SQLite keeps winning. One author demonstrated 100k TPS over a billion rows on an M1 Pro (WAL mode, tuned PRAGMAs). Another reminded us SQLite makes a good application file format—single-file, ACID, portable, toolable.
Security remains brittle. Researchers showed poetic framing bypasses guardrails at ~62% success rate. A $1B legal AI tool exposed 100k+ files via an unauthenticated API endpoint that returned a Box admin token in client JS.
AI expands scope, doesn’t replace judgment. Anthropic’s self-study: engineers use AI in ~60% of work, report ~50% productivity gains, but only 0-20% can be fully delegated. 27% of AI-assisted work is net-new—tasks that wouldn’t have been done otherwise. The concern: skill erosion and reduced peer collaboration.

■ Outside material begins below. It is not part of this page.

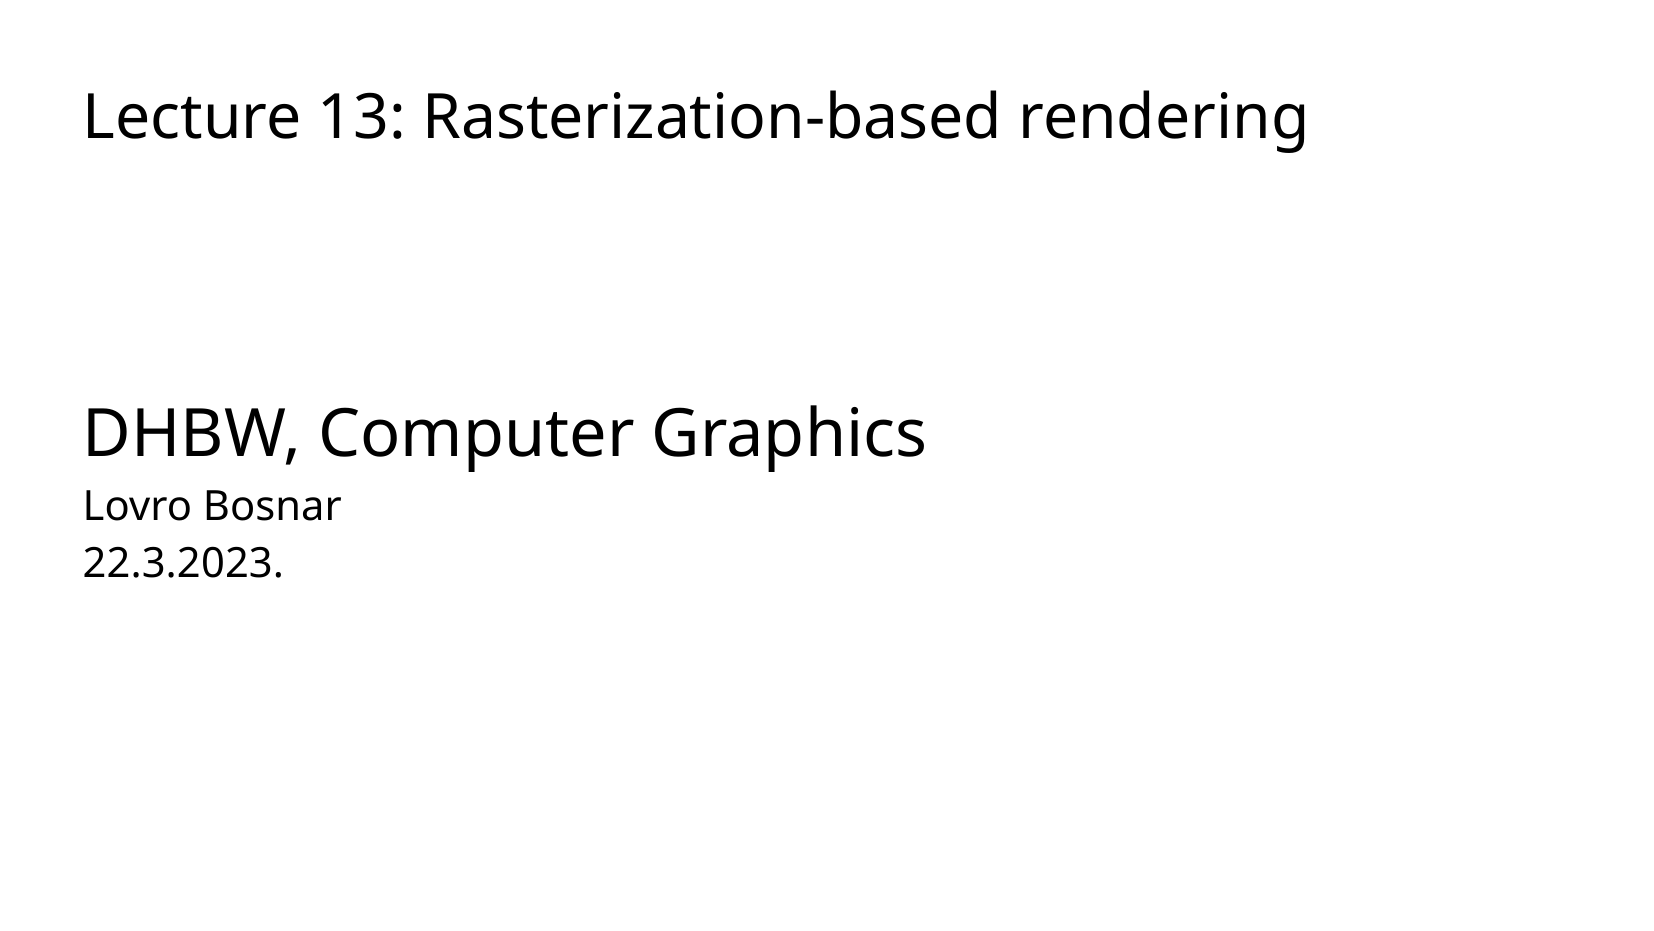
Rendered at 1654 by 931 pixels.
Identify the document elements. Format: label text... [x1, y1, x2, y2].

title Lecture 13: Rasterization-based rendering [82, 18, 1571, 211]
subtitle DHBW, Computer Graphics Lovro Bosnar 22.3.2023. [82, 217, 1571, 758]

The RAM shortage is real. Memory makers are prioritizing HBM for AI datacenters, cutting consumer lines. DDR4/DDR5 prices are 3-4x. Don’t expect cheap secondhand HBM—it’s integrated.
What to Watch
Agent scaffolding patterns will consolidate. The initializer/executor split, external state, and constrained scope are likely to become standard. Expect frameworks.
Open-weight models will keep closing the gap. Mistral 3 and DeepSeekMath aren’t anomalies—they’re the trend. Evaluate them seriously for production.
European data sovereignty isn’t going away. Swiss and Dutch moves this week are early, but the regulatory direction is clear. Start classifying data by jurisdiction exposure.
The efficiency argument will get louder. Not because scale doesn’t work, but because inference costs recur and most workloads don’t need frontier models.